30. Le présent jugement, qui rejette les conclusions à fin d'annulation, n'appelle aucune mesure d'exécution. Les conclusions à fin d'injonction doivent donc être rejetées.

Sur les conclusions tendant à l'application de l'article L. 761-1 du code de justice administrative :

31. Les dispositions de l'article L. 761-1 du code de justice administrative font obstacle à ce que qu'une somme soit mise, à ce titre à la charge du centre hospitalier du Pays d'Aix - centre hospitalier intercommunal Aix-Pertuis, qui n'est pas la partie perdante dans la présente instance. Dans les circonstances de l'espèce, il n'y a pas lieu de faire droit aux conclusions présentées par le centre hospitalier du Pays d'Aix - centre hospitalier intercommunal Aix-Pertuis sur ce même fondement.

D E C I D E :

Article 1er : La requête de Mme D est rejetée.

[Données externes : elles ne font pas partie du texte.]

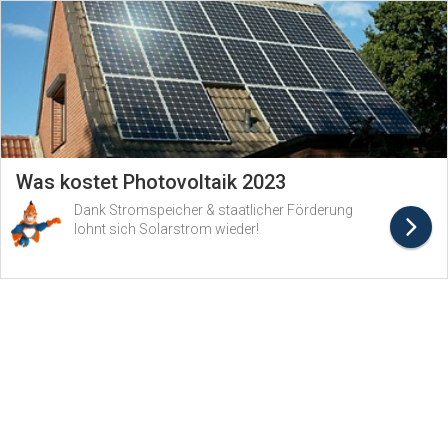
Was kostet Photovoltaik 2023
Dank Stromspeicher & staatlicher Förderung
lohnt sich Solarstrom wieder!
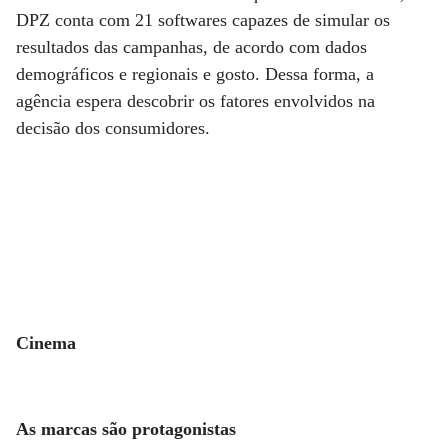
DPZ conta com 21 softwares capazes de simular os
resultados das campanhas, de acordo com dados
demográficos e regionais e gosto. Dessa forma, a
agência espera descobrir os fatores envolvidos na
decisão dos consumidores.
Cinema
As marcas são protagonistas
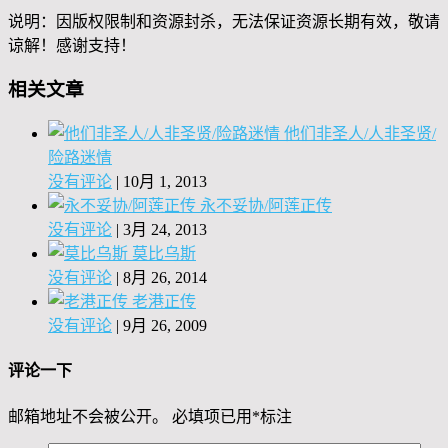
说明：因版权限制和资源封杀，无法保证资源长期有效，敬请
谅解！感谢支持！
相关文章
他们非圣人/人非圣贤/
险路迷情
没有评论
|
10月 1, 2013
永不妥协/阿莲正传
没有评论
|
3月 24, 2013
莫比乌斯
没有评论
|
8月 26, 2014
老港正传
没有评论
|
9月 26, 2009
评论一下
邮箱地址不会被公开。
必填项已用
*
标注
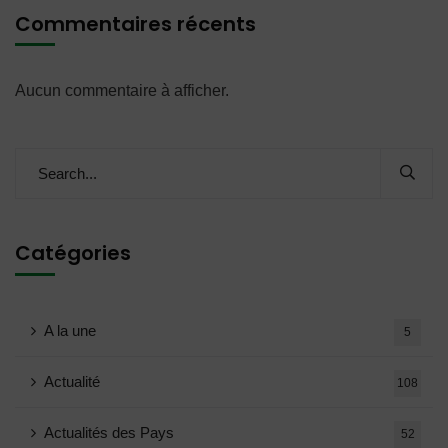
Commentaires récents
Aucun commentaire à afficher.
Catégories
A la une
5
Actualité
108
Actualités des Pays
52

Article 2 : Les conclusions présentées par le centre hospitalier du Pays d'Aix - centre hospitalier intercommunal Aix-Pertuis au titre de l'article L.761-1 du code de justice administrative sont rejetées.

Article 3 : Le présent jugement sera notifié à Mme B D et au centre hospitalier du Pays d'Aix - centre hospitalier intercommunal Aix-Pertuis.

Délibéré après l'audience du 12 janvier 2023, à laquelle siégeaient :

M. Ciréfice, président,

M. Chevillard, premier conseiller,

Mme Galtier, première conseillère.

Rendu public par mise à disposition au greffe le 2 février 2023.

Le rapporteur,

F. E

Le président,

C. CIRÉFICE

La greffière,

F. DESMOULIÈRES

La République mande et ordonne à la préfète de Vaucluse en ce qui la concerne ou à tous commissaires de justice à ce requis en ce qui concerne les voies de droit commun, contre les parties privées, de pourvoir à l'exécution de la présente décision.